◆ Предоставленный текст ◆
4 июля «Международный Мемориал», Московская высшая школа социальных и экономических наук («Шанинка») и COLTA.RU провели дискуссию, в которой принимали участие публицист Андрей Архангельский, философ Иван Болдырев, активист и публицист Илья Будрайтскис и социолог Григорий Юдин, вела дискуссию от лица «Мемориала» Александра Лозинская.

Говорит Илья Будрайтскис: «Вся история со Сталиным делается для 15 процентов, для меньшинства, чтобы, с одной стороны, навязать ему, как совершенно верно было сказано, ложную повестку, а с другой, чтобы цементировать это меньшинство, которое собирает себя через задачу борьбы с призраком Сталина. Потому что, если мы углубимся в вопрос о том, что представляет собой российская интеллигенция не с точки зрения приверженности моральному императиву, а с точки зрения социальной, мы увидим, что это группа достаточно рыхлая, что она не собирается ни во что целое».

«Я очень люблю читать Ленина, я больше, чем мои коллеги, общался и со сталинистами, и с разными странными людьми в разных конкретных инициативах, и мне это безумно нравится временами, а временами устаешь как-то. Но я могу сказать главное об этой практике: она позволяет значительно более объемно воспринимать окружающее общество, чем те цифры, которые нам предоставляют сомнительные социологические опросы, выстраивающие действительно абстрактные и ложные линии разделения, над преодолением которых мы, в общем, и работаем».

«<...> Морализаторство связано с противопоставлением нравственного чувства обстоятельствам социальной реальности. И в этом смысле уместно вспомнить знаменитую реплику из Брехта, где добрый человек из Сезуана говорит, что, даже не соблюдая все заповеди, еле удается свести концы с концами, а если их соблюдать, то вообще умрешь от голода. Мы живем не в тех обстоятельствах, где морализаторство может быть объединяющей политической идеей».

◆ Предоставленные строки ◆
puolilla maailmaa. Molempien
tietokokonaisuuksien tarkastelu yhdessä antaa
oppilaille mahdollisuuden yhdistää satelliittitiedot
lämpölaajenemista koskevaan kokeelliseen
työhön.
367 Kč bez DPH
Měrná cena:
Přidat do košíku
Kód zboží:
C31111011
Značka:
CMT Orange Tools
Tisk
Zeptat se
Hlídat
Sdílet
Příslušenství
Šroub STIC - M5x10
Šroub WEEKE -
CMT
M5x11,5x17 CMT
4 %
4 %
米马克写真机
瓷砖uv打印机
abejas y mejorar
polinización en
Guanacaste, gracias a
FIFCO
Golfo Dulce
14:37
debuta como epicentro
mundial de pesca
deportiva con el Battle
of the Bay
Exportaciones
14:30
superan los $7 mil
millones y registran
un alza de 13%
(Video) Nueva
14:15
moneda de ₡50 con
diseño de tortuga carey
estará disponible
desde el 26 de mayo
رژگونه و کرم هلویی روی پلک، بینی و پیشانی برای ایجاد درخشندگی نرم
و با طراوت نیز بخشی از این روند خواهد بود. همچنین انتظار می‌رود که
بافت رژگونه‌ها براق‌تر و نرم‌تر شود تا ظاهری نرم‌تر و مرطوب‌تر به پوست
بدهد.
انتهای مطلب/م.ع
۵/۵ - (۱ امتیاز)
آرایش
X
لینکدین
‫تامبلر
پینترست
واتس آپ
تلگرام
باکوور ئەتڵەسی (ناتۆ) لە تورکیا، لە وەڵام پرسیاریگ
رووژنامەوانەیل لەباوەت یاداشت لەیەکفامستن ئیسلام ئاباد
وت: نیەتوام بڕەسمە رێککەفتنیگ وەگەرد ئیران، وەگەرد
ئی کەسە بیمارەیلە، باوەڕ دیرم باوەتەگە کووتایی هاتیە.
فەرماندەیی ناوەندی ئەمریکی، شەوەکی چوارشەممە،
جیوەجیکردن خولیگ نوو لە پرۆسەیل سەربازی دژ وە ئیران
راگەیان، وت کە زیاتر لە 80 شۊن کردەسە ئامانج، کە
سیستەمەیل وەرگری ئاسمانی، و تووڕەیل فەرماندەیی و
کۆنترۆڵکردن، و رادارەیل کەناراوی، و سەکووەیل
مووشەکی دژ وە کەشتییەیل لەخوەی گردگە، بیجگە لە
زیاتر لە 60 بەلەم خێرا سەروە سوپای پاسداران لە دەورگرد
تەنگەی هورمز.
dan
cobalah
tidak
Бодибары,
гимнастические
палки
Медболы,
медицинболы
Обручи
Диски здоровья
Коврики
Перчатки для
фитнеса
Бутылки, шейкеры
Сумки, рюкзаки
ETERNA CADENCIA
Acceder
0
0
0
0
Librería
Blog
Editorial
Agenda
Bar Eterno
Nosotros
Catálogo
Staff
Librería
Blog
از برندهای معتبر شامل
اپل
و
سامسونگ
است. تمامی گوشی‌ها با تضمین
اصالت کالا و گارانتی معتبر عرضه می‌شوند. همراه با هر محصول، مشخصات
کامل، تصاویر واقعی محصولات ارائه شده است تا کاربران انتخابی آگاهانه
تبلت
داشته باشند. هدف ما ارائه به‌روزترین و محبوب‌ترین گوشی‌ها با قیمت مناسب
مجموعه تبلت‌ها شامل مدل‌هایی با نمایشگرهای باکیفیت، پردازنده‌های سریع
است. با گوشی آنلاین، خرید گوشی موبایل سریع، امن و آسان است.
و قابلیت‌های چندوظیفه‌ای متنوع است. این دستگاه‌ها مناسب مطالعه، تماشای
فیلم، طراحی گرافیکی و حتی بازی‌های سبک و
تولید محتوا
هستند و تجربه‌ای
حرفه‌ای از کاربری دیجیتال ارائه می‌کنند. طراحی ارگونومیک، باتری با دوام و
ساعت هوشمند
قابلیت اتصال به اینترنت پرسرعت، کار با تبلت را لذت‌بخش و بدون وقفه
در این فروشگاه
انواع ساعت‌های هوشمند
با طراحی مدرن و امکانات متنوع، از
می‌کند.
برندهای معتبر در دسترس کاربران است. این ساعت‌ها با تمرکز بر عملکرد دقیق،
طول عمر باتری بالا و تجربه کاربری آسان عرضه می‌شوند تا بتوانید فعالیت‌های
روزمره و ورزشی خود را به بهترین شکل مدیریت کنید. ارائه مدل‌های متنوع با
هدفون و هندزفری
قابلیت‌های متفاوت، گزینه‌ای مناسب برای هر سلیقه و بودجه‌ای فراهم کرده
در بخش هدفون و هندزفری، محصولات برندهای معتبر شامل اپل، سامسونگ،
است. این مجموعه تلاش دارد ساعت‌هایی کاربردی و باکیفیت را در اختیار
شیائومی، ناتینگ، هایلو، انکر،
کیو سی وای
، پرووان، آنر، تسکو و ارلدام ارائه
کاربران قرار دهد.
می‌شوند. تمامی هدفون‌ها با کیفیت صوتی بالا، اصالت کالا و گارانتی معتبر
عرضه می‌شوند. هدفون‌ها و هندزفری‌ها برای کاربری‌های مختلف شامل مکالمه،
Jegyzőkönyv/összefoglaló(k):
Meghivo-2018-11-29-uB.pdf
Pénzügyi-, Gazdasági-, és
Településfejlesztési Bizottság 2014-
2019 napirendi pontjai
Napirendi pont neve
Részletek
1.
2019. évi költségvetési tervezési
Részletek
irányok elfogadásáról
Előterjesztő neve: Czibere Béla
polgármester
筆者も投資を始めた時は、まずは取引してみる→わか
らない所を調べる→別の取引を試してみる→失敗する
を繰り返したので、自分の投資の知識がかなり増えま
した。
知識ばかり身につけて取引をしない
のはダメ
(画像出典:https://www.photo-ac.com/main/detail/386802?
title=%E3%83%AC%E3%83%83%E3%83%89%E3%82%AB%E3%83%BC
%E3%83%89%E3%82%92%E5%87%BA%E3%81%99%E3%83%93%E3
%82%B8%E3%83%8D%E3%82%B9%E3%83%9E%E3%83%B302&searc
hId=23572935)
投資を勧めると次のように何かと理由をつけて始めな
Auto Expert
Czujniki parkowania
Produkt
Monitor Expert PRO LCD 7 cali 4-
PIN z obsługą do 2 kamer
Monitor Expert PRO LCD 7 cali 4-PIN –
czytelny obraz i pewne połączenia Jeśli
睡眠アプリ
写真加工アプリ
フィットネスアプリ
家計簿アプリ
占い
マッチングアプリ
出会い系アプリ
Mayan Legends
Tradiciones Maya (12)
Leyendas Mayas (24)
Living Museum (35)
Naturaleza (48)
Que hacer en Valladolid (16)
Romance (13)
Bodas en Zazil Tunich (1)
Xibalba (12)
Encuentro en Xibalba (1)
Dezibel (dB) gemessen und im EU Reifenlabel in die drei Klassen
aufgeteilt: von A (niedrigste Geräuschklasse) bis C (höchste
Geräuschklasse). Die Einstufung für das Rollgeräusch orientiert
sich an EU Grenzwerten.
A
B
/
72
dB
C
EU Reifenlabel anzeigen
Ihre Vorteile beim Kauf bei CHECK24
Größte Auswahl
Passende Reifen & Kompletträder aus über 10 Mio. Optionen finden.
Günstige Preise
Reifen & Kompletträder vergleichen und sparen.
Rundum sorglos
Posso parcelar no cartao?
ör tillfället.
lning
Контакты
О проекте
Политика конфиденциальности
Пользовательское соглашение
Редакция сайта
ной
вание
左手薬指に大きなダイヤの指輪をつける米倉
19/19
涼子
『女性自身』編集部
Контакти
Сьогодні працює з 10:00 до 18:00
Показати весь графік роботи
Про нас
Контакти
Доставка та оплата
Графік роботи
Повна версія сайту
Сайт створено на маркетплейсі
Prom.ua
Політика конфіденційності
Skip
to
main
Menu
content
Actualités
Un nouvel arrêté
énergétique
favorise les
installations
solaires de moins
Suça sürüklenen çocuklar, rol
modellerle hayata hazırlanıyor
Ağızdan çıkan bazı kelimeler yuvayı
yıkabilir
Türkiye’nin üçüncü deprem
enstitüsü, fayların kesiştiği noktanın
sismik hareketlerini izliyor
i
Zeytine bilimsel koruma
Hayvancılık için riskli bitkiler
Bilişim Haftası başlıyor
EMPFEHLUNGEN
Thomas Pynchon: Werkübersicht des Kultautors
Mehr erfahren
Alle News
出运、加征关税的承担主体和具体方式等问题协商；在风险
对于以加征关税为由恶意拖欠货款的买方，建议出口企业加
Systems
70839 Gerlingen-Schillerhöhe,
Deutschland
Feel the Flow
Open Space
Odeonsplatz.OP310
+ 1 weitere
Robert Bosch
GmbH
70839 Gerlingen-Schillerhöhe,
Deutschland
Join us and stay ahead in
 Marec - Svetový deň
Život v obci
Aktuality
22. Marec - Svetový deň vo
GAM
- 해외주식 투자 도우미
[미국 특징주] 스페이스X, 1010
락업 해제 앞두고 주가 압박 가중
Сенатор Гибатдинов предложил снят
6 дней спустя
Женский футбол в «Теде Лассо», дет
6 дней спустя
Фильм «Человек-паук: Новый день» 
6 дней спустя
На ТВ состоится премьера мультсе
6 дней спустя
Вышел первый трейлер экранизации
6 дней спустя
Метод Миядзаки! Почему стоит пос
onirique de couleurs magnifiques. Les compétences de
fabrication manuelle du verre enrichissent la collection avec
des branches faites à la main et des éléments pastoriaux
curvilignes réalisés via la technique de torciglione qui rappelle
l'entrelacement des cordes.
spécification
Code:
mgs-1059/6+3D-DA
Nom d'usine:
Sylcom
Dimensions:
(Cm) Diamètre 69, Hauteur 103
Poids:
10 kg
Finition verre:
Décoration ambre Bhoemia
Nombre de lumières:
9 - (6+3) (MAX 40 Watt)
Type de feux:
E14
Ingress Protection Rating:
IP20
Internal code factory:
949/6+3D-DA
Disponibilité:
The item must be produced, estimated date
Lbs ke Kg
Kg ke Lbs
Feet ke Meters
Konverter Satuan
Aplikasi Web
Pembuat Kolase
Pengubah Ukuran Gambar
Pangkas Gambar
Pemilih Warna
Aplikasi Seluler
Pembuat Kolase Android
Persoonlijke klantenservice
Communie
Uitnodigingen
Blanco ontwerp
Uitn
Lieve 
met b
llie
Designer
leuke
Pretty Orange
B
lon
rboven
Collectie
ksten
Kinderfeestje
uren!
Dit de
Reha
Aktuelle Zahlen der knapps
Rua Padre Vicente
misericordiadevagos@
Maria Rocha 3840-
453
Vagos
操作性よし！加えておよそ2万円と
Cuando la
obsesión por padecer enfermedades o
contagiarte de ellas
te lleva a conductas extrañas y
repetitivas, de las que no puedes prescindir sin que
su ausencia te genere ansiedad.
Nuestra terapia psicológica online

◆ Задания к выполнению ◆
1. Кто, согласно тексту о дискуссии 4 июля, вел ее от лица «Мемориала»?
2. Продолжите текст о дискуссии «Мемориала», «Шанинки» и COLTA.RU с того места, где он заканчивается.

◆ Ожидаемые ответы ◆
1. Александра Лозинская.

2.
«Книги съедают меня целиком». Читательская биография филолога Дмитрия Бака. Текст: Иван Мартов. — «Горький», 2017, 11 июля <https://gorky.media>.

Говорит Дмитрий Бак: «Важно, что я вырос [в Черновцах] на этом среднеевропейском перекрестке, то ли турецко-австро-венгерском, то ли молотов-риббентроповском. На улице можно было услышать польский и украинский, румынский и немецкий, идиш и мадьярский. Русского довольно мало было. Поэтому я говорю не лукавя, что украинский — мой второй родной язык, в университете я вообще мало говорил по-русски, только на занятиях по русской литературе и языку. По-польски я читал все доступные газеты, потому что это было окно в мир — вплоть до „Трибуны Люду”, газеты польского ЦК. <...> Еще я жил в нескольких сотнях метров от дома, где родился великий Пауль Целан, тогда еще черновицкий мальчик Пауль Анчел. Это тоже крепко встряхнуло мою голову: пускай это были европейские задворки, но все-таки Европа! Это была живая Австро-Венгрия, призрак Кафки выглядывал из-за каждого угла. У меня были прекрасные товарищи по университету и преподаватели, замешанные на местной украинско-румынско-немецкой высокой культуре».

«„Онегина” я заново открыл года три назад, мне было за пятьдесят уже!»


Кирилл Кобрин. Карамзин в Лейпциге: естественный, европейский порядок вещей. — «Неприкосновенный запас», 2017, № 2 (112) <http://magazines.russ.ru/nz>.

«Да, Карамзин странным образом вводит в русскую общественную мысль столь неуловимое общественное понятие, как „счастье”. И оно, по большому счету, остается в этой мысли очень надолго, до своей полной исчерпанности. После Карамзина о „счастье” — причем индивидуальном — говорит Чаадаев, о нем же — Достоевский и Толстой, сколь несчастливыми ни казались писания первого и сколь жестокими, нигилистичными — взгляды второго. Почти через двести лет после „Писем русского путешественника” представление о счастье как о необходимой, важнейшей составляющей устройства человеческого общества воплотилось, уже анекдотически, в позднесоветской агитпоп-музыке:

Будет людям счастье,

Счастье на века;

У Советской власти

Сила велика!”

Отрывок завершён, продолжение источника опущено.